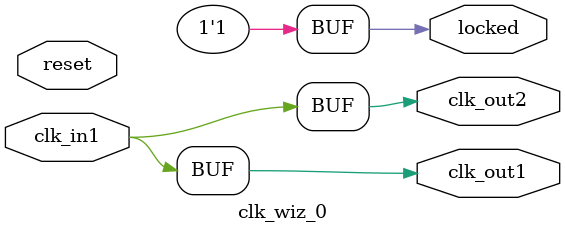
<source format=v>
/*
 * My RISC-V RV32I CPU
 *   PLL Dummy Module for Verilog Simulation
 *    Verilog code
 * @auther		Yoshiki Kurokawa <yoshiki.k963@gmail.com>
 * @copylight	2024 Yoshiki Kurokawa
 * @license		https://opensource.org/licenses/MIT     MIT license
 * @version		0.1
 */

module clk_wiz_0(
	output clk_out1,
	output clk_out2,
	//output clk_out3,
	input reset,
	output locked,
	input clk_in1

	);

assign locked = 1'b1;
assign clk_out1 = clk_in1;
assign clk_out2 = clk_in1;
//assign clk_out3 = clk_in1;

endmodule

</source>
* * *
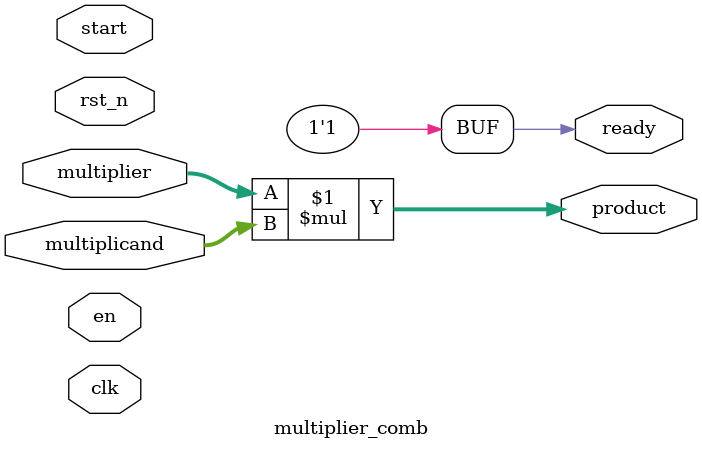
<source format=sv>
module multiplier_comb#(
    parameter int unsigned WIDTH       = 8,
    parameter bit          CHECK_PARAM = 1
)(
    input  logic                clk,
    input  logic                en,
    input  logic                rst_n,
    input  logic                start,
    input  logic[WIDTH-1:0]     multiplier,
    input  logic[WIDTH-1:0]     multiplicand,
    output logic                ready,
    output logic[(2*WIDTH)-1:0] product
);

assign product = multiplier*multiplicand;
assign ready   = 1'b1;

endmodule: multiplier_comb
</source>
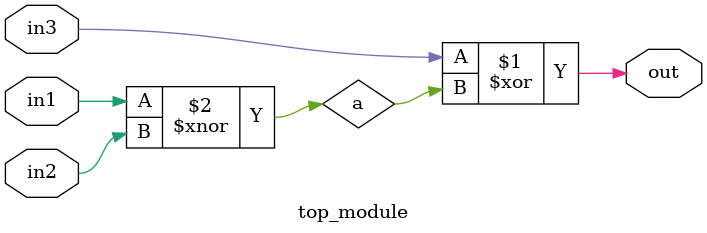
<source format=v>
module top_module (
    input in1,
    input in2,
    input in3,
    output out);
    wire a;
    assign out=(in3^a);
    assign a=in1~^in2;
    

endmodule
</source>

— What you will do —
All lines holding the word "ready" must be copied from the data.

— Solution for this problem —
    output logic                ready,
assign ready   = 1'b1;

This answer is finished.